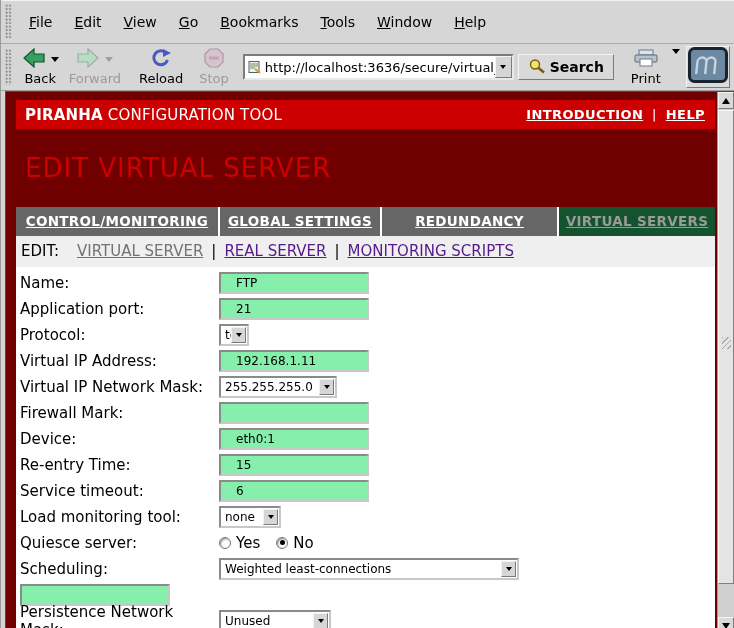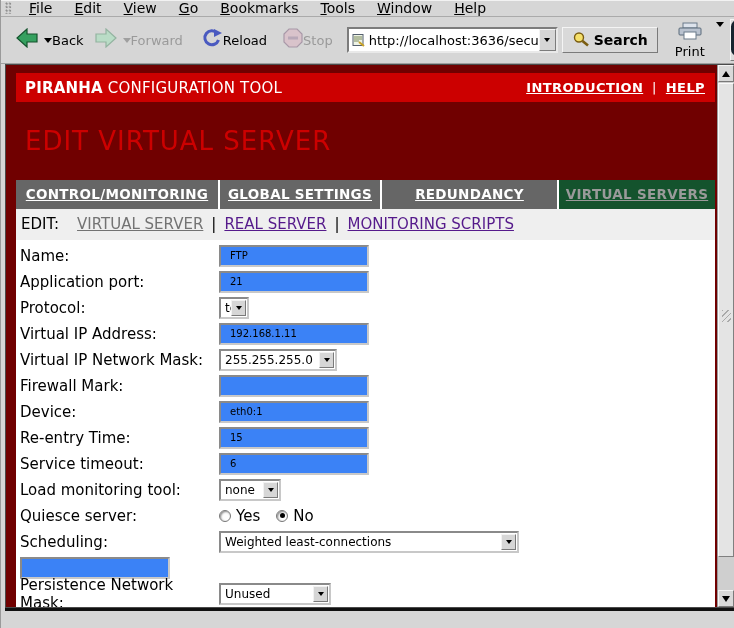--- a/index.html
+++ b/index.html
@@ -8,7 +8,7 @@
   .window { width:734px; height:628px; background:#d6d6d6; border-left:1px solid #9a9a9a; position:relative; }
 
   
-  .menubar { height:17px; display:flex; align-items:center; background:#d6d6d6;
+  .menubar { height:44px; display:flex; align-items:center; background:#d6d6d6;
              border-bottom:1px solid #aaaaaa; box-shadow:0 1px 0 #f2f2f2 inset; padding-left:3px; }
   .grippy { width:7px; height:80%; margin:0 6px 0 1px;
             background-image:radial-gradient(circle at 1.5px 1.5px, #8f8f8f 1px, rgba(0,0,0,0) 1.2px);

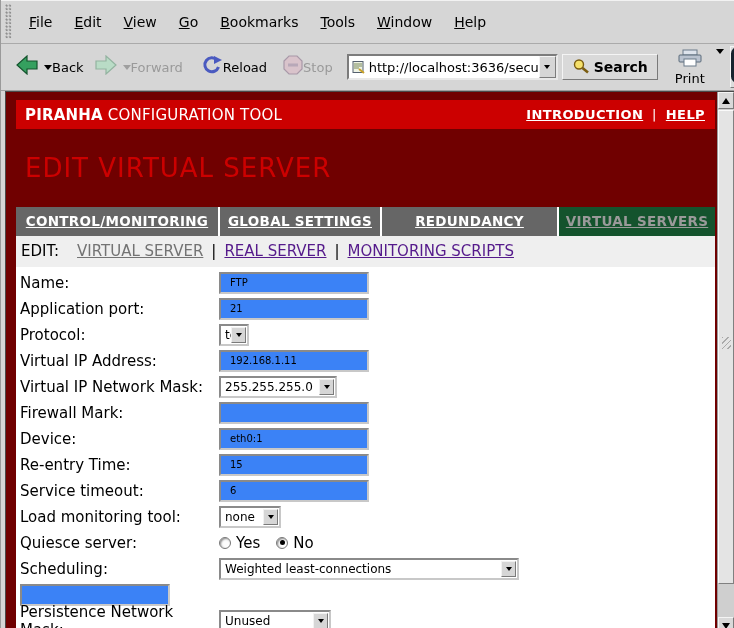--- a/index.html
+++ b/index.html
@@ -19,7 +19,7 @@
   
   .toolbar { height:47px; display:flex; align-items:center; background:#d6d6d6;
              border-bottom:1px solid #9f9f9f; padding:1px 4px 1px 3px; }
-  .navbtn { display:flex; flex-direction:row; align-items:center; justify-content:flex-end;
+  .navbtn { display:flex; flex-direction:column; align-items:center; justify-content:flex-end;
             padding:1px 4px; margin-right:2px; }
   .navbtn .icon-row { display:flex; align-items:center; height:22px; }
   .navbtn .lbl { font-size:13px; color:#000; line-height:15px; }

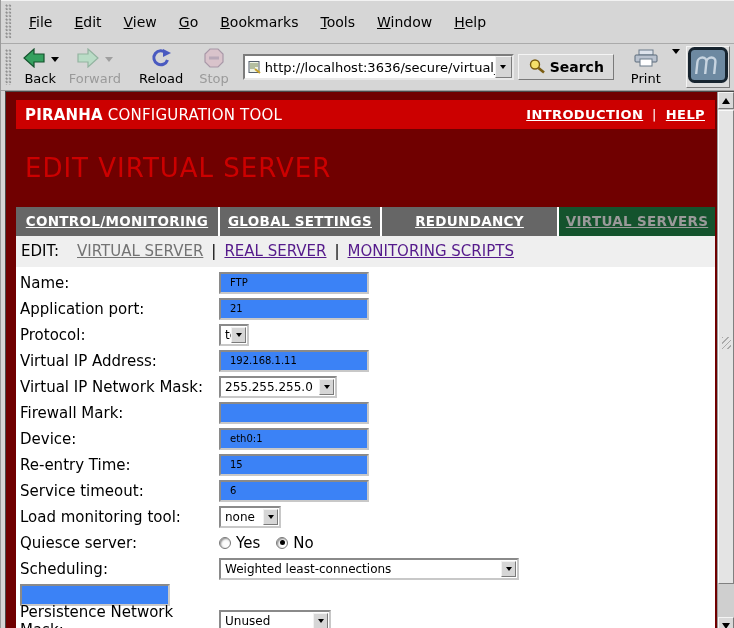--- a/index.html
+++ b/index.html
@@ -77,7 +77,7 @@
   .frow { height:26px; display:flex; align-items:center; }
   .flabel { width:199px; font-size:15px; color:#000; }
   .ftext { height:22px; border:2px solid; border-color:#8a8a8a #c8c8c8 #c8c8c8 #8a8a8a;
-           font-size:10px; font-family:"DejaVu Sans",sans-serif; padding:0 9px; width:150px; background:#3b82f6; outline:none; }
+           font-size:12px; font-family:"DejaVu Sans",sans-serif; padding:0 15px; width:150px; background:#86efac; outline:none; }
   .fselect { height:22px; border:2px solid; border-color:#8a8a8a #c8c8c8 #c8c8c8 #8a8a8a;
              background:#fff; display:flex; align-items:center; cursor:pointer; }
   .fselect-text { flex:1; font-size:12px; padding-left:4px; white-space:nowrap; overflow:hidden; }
===
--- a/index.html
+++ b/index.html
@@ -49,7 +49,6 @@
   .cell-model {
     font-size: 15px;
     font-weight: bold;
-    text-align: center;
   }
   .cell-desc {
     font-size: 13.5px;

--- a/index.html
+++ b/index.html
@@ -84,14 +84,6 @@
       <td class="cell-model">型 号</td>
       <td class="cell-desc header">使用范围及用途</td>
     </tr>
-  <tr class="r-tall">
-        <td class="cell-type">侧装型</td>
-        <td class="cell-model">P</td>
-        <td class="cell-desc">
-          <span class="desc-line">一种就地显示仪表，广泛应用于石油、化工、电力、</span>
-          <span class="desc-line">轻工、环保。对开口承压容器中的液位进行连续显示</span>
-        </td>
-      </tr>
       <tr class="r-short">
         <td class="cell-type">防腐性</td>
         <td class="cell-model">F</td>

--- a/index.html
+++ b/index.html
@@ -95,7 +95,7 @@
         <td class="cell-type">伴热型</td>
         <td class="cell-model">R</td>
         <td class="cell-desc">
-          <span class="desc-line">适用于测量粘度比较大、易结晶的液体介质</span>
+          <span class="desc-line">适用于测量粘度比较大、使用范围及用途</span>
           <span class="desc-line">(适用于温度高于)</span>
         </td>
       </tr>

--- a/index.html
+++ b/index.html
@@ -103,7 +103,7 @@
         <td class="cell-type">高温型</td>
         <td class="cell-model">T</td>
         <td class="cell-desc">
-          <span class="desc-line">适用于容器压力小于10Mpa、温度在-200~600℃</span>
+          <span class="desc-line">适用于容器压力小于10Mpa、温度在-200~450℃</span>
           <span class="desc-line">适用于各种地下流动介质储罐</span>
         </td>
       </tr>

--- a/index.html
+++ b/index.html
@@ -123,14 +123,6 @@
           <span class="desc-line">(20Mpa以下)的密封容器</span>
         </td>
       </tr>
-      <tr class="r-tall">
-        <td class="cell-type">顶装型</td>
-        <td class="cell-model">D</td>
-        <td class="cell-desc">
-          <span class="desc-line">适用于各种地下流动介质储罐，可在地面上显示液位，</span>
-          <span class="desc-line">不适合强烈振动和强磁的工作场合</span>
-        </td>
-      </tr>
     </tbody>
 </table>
===
WHAT IS NEEDED:
From the line that has "background:#fff; display:flex; align-items:center;" through the line that has "flex:1; font-size:12px; padding-left:4px;", copy every line exactly as it appears above, and leave out all others.

WRITTEN SOLUTION:
              background:#fff; display:flex; align-items:center; cursor:pointer; }
   .fselect-text { flex:1; font-size:12px; padding-left:4px; white-space:nowrap; overflow:hidden; }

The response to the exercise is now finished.